# help making legs for milk stool



## lone wolf (Oct 28, 2009)

I cut red cedar log in half and now want to driil holes and put white oak saplings for legs what size hole 1.5 ya think and does anyone know another way to make legs?


----------



## Longshot (Oct 29, 2009)

Rather than saplings, which will tend to flex, you might try splitting out some sections -longer than needed [easier to hold], and shave them down with a drawknife. Use a rasp to final shape/size the tenons.
Note: Tho the bench can be somewhat green, the leg stock wants to be fairly dry [read: seasoned] before fitting and wedging.


----------



## qweesdraw (Nov 11, 2009)

This may help.
http://www2.mcdaniel.edu/Chemistry/WOOD/logbench.htm
You can also cut tenons with a hole saw (ID of the saw will be your mortise hole),use a Japanese pull saw to cut the outsides off. 
or
Use a table belt sander,drill a 1.5 hole in a scrap 2x4 keep spinning until it fits.
A Forsner bit cuts a cleaner hole than a paddle bit,for your seat.(both will work)
or
Ship them to me both ways i will cut you shouldered tenons with my tenon cutters 1.5 or 2 inch.(free).1.5 inch should work fine on something small.
(I can cut 4 tenon legs in under 3 minutes)
If you are going through the seat, slice your tenon with a bow saw glue the (OD -ID),GLUE the wedge tap it in,cut it off. 
or
You can 3/8 dowel the tenon @ a 45 not going though the seat.(hardwood)
Is the wood seasoned?/is your wood going to check.(crack)
A mixture of candle ends or wax and paint thinner on the ends.(it takes a few days to mush) 
If you make it properly it will take about 3 x longer than you thought.(to make)
BUT if not left outdoors it should outlast your great grand children.(if cared for)
Mark
P.S. Let me know if you have anymore ??
hope i helped ya!


----------



## lone wolf (Nov 13, 2009)

*milk stool*



qweesdraw said:


> This may help.
> http://www2.mcdaniel.edu/Chemistry/WOOD/logbench.htm
> You can also cut tenons with a hole saw (ID of the saw will be your mortise hole),use a Japanese pull saw to cut the outsides off.
> or
> ...


thanks for the help very good info .lone wolf


----------

# Given data
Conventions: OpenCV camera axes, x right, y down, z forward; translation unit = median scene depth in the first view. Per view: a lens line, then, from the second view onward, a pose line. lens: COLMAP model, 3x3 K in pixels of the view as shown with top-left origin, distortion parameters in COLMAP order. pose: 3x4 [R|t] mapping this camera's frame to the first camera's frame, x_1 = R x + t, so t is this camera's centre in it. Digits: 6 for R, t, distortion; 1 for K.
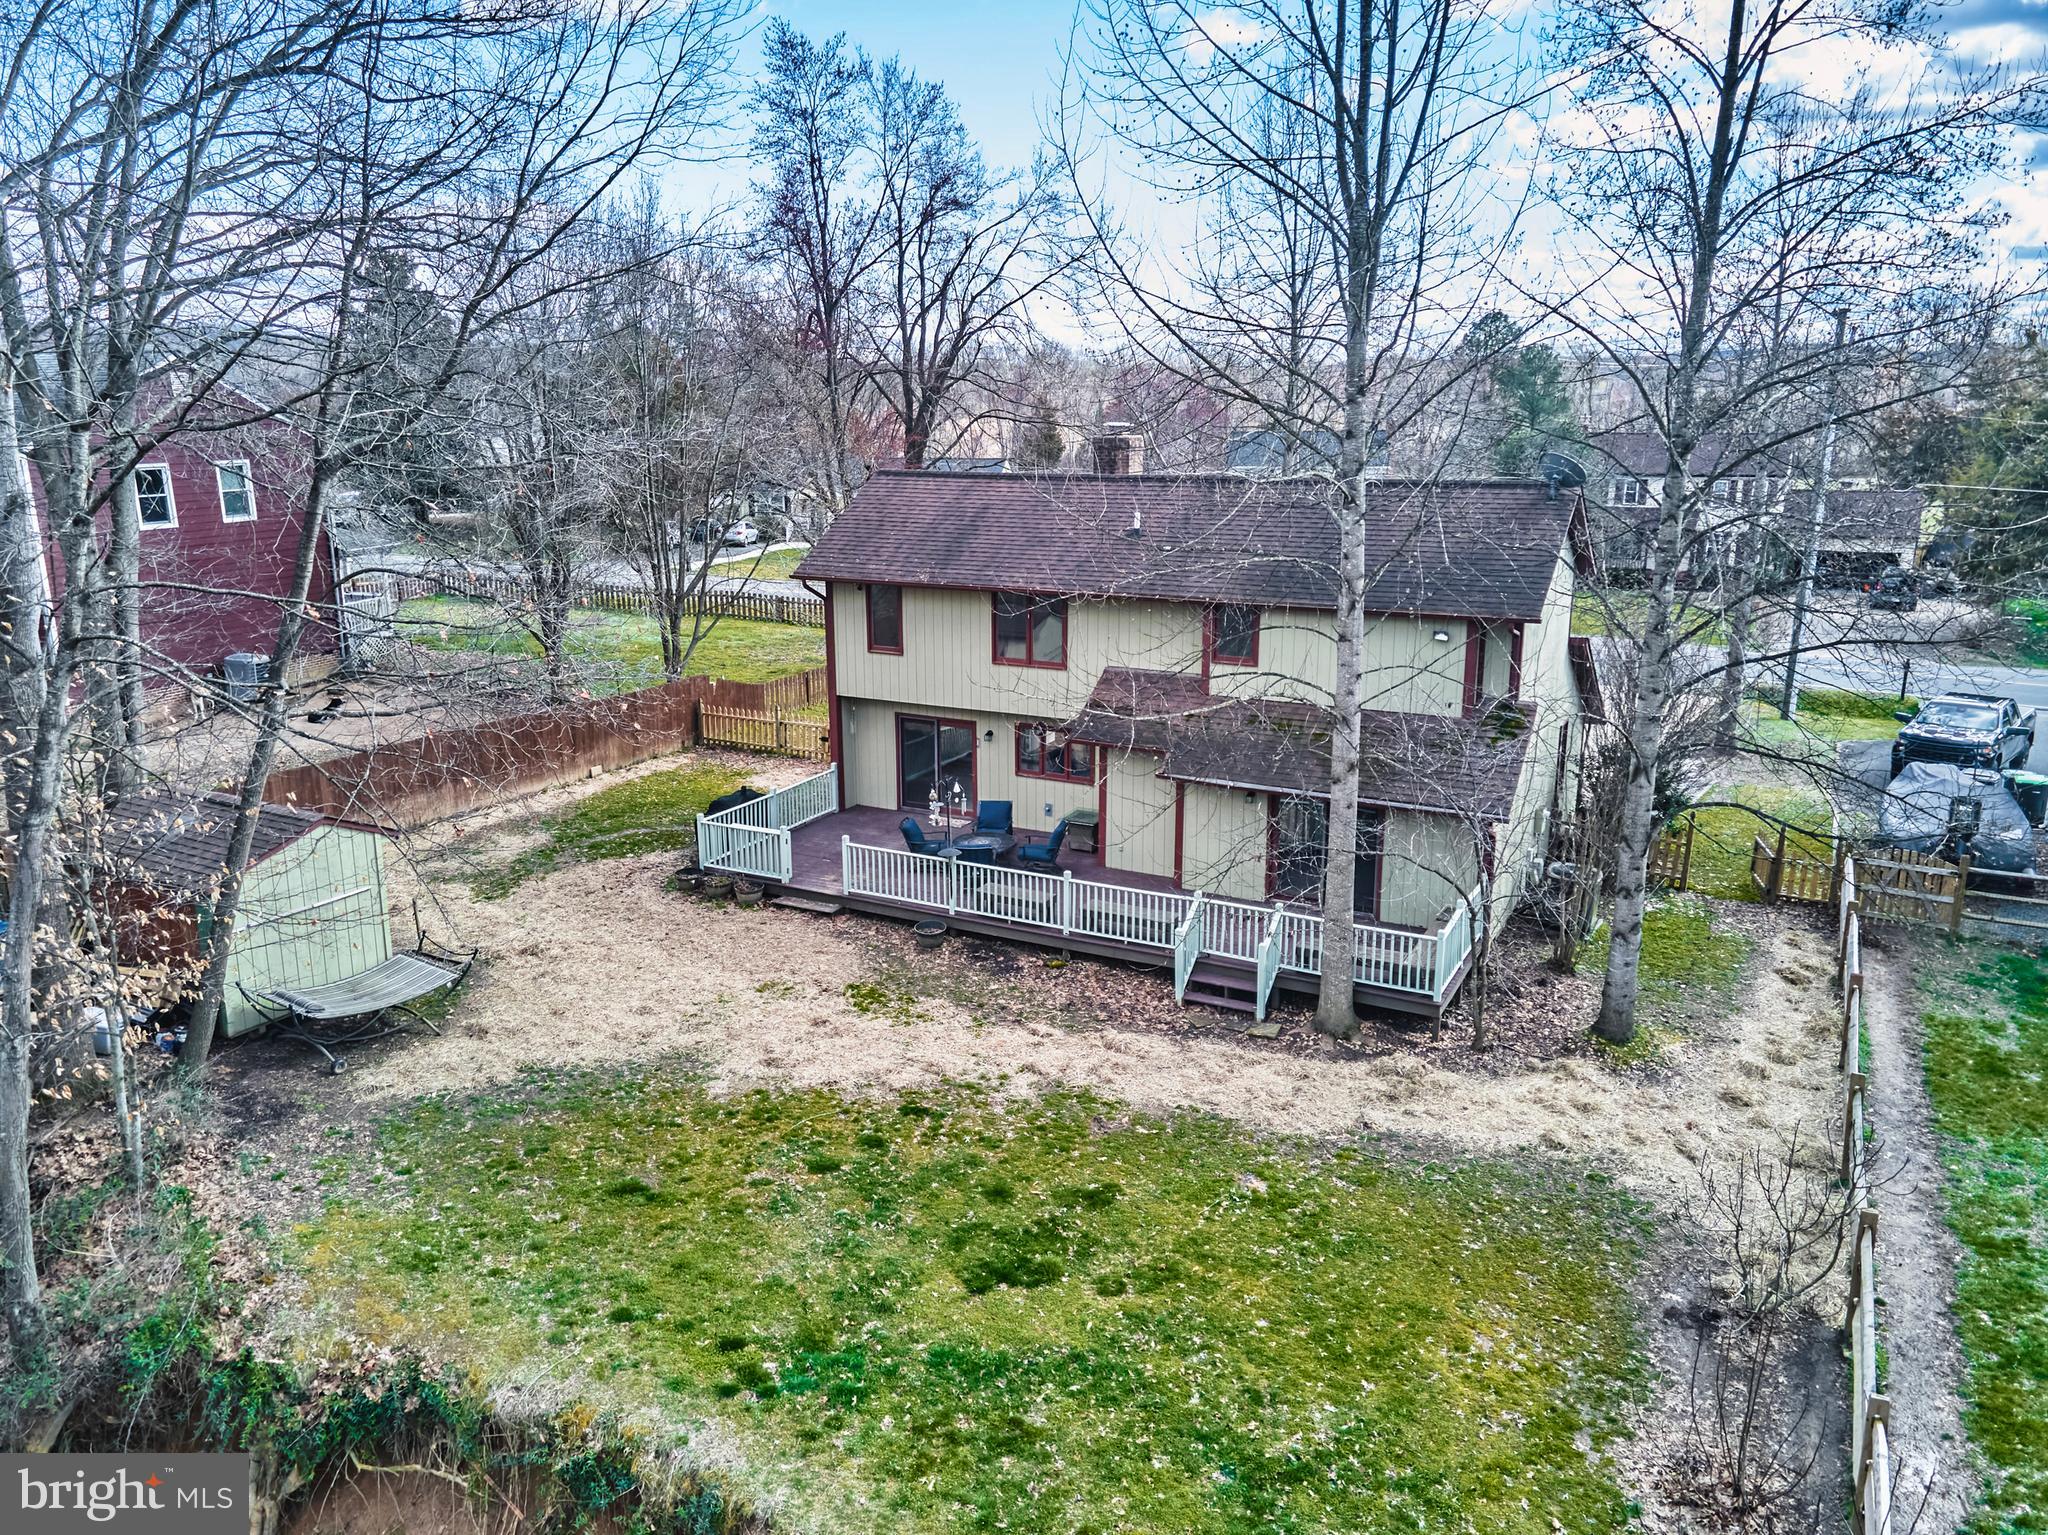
lens RADIAL K [[1495.0, 0, 1008.5], [0, 1495.0, 772.4], [0, 0, 1]] dist [0.035228, -0.003388]
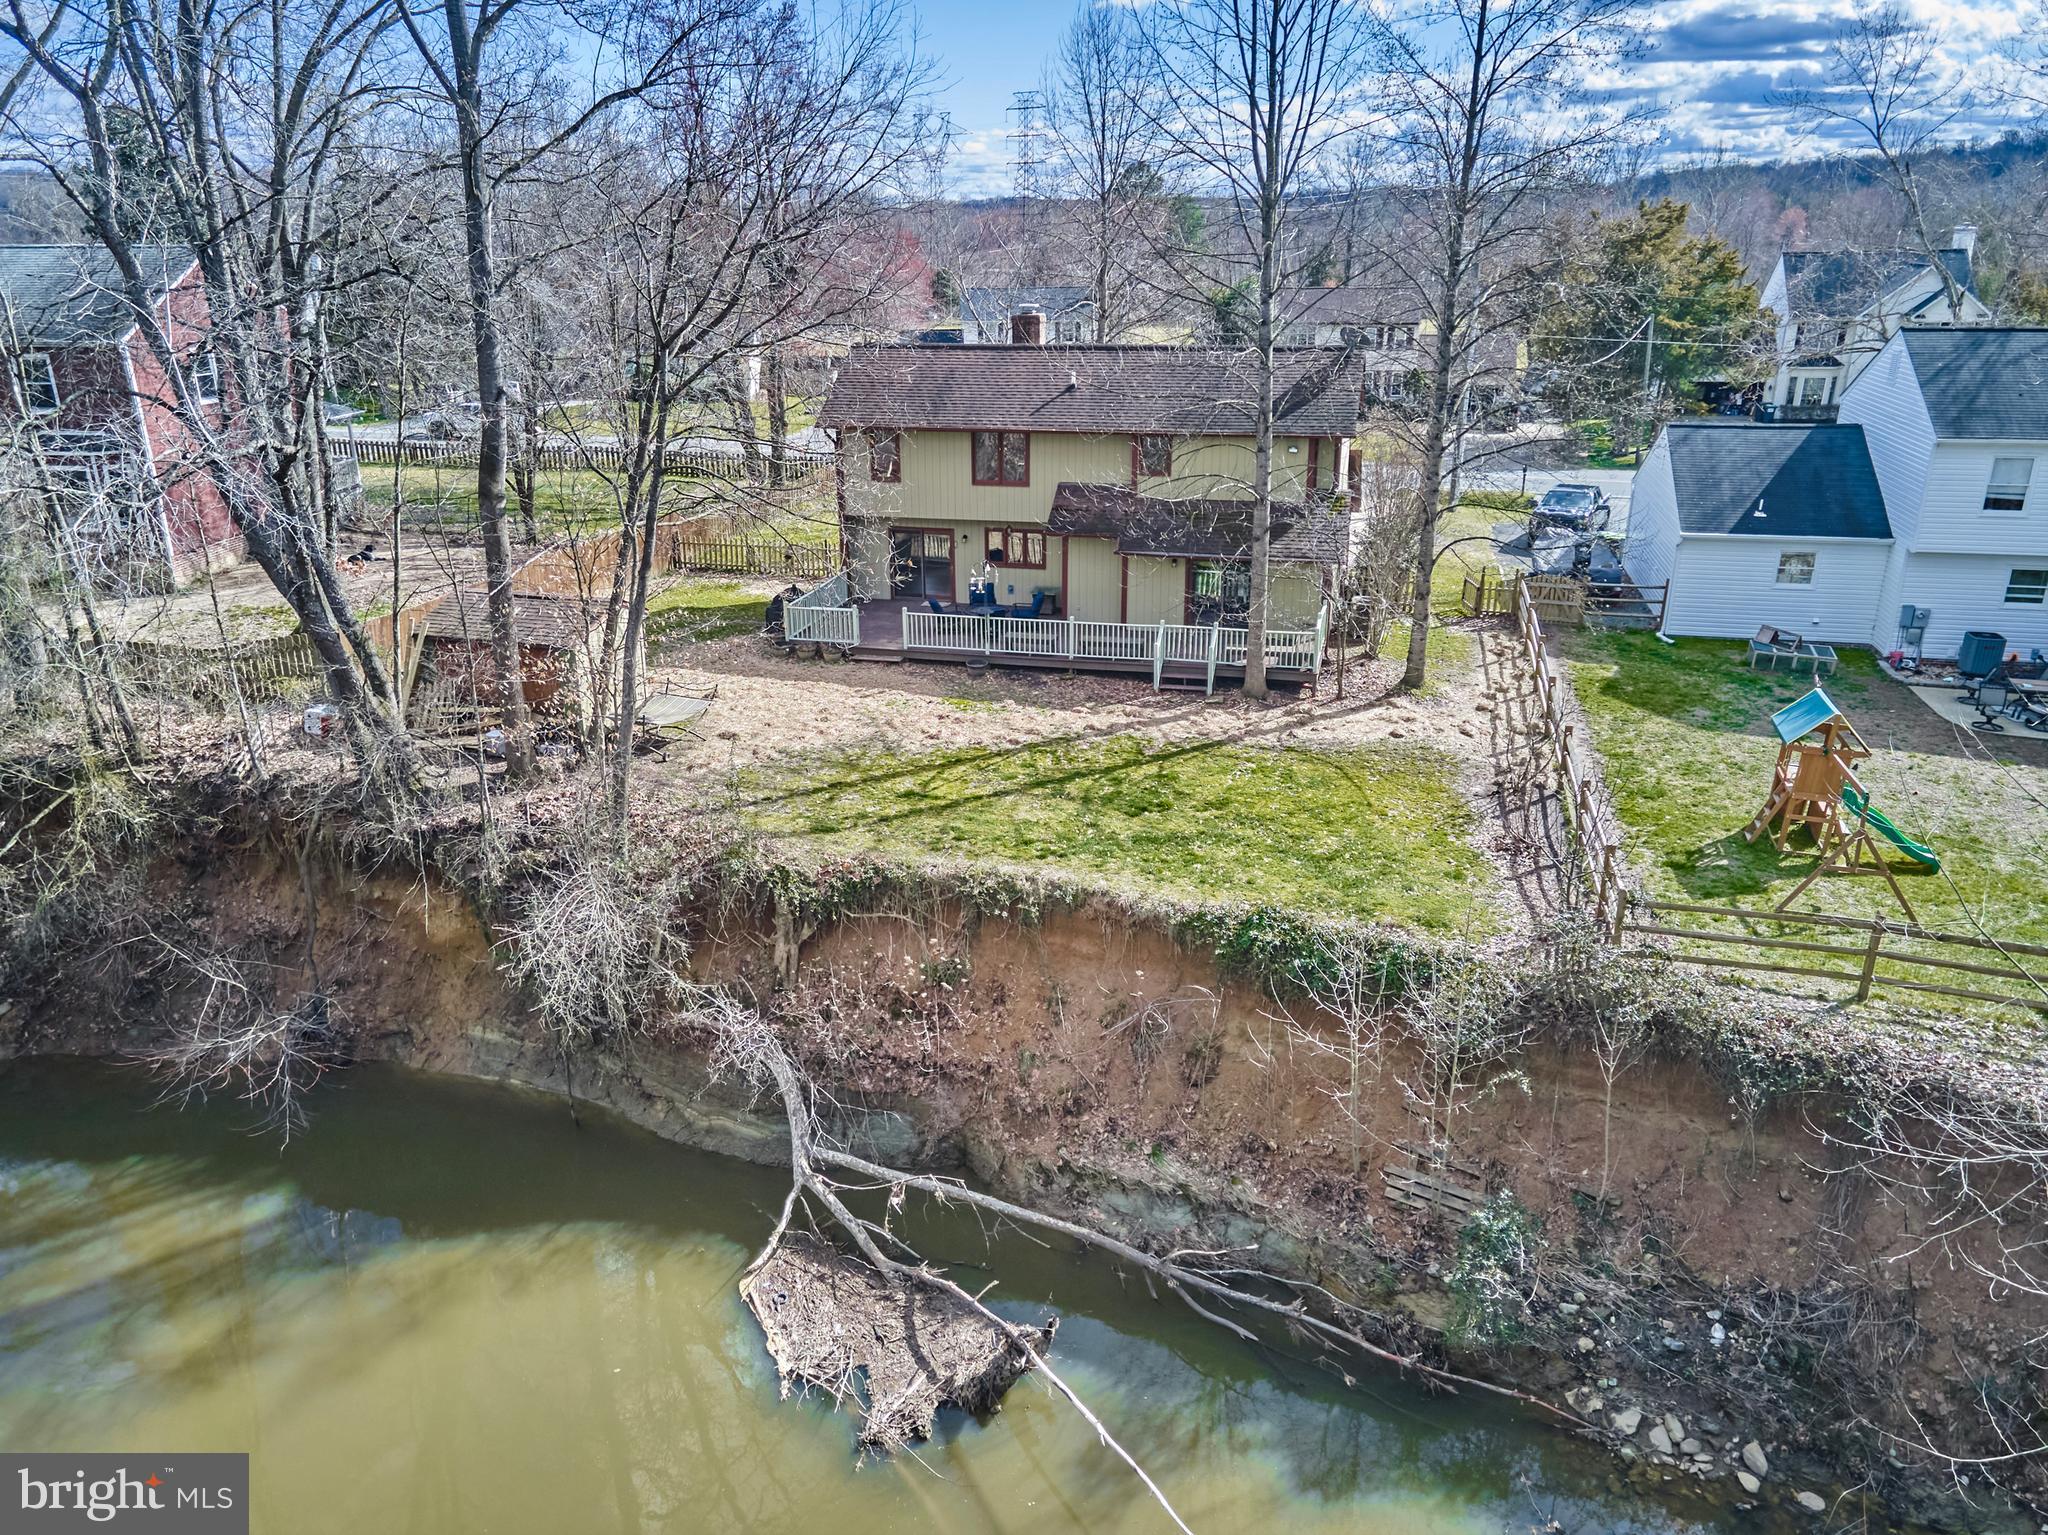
lens RADIAL K [[1495.0, 0, 1018.9], [0, 1495.0, 781.4], [0, 0, 1]] dist [0.035228, -0.003388]
pose [[0.969837, -0.086861, 0.227751, -0.361513], [0.063289, 0.992042, 0.108844, 0.061941], [-0.235393, -0.091147, 0.967617, -0.458876]]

# What to produce
From the forum thread on making milk stool legs, list every tool that the post dated Nov 11, 2009 names.

# Answer box
- hole saw
- Japanese pull saw
- table belt sander
- Forsner bit
- paddle bit
- tenon cutters
- bow saw